July 23, 2024

Steam Makes Melons Safer

After the huge and deadly Listeria monocytogenes outbreak linked to Jensen Farms cantaloupes in 2011, scientists and researchers have been trying to find ways to make this product safer. The heavily webbed surface of melons is perfect for bacteria to hide and thrive.


In that outbreak linked to melons, 147 people in 28 states were sickened, including seven pregnant women. One woman suffered a miscarriage, and three infants were born with listeriosis.

In total, 33 deaths from outbreak-associated listeriosis in this outbreak were reported to the CDC.  The Colorado Department of Public Health and Environment isolated Listeria monocytogenes bacteria from cantaloupe samples collected from grocery stores and from ill persons’ homes. And the FDA isolated Listeria monocytogenes outbreak subtypes from equipment and cantaloupe samples from the Jensen Farms’ packing facility in Granada, California.

The USDA’s AgResearch magazine published an article about using a steam cleaner to make cantaloupes and other produce safer. This equipment is the same kind that removes wallpaper and cleans outdoor grills and other household surfaces. The study showed that this method is better at removing pathogens such as Salmonella, E. coli, and Listeria monocytogenes from produce more effectively than washes and chlorine treatments.

About 1.2 million Americans, out of the total of 48 million Americans who contract food poisoning every  year, are sickened by contaminated produce. Those illnesses lead to 7,100 hospitalizations and 134 deaths every year, and generate $1.4 billion in illness-related costs.

Dike Ukuku and his colleagues at the ARS Food Safety and Intervention Technologies Unit inoculated cantaloupe with E. coli, Salmonella, and Listeria, then dried them and refrigerated them for 7 days.
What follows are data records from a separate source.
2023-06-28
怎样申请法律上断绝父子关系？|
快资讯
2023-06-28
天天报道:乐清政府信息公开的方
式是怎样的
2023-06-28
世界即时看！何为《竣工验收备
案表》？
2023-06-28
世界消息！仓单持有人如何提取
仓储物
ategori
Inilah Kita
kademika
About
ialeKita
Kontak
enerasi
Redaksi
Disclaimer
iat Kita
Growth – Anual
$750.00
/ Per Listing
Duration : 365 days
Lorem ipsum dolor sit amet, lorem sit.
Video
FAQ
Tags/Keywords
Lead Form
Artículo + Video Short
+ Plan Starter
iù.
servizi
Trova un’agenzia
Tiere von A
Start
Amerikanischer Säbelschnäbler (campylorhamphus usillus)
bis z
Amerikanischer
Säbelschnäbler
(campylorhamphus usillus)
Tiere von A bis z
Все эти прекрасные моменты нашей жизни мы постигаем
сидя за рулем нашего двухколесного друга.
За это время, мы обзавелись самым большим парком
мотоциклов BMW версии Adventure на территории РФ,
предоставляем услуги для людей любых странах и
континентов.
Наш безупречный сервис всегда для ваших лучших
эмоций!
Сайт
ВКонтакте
A commercially available power steamer was used to steam-clean the cantaloupes for 3 minutes. The temperature of the steamer was hot enough to kill pathogens, at 154°, but was not hot enough to damage the fruit.

Some cantaloupes were immediately cut, and other were stored for another 7 days at 41°F and then cut. The results showed that the steam treatment effectively killed most pathogens. They achieved a 99.9% reduction of pathogens on the melon surface. Pathogens were not detectable in the cut up pieces. And the surface pathogen levels were 100 times lower than those found on cantaloupe sanitized with chlorine.

The cut pieces had no undue softening, discoloration, or unwanted odors, whether they were immediately cut or stored and then cut. The scientists refrigerated treated melons for 29 days to check for abnormal ripening, decay, and defects but found none.

The researchers hope that this technique could be used to sanitize produce commercially for no significant cost additions. The fruit could be steamed when they are put into washers or as they are on conveyor belts during processing.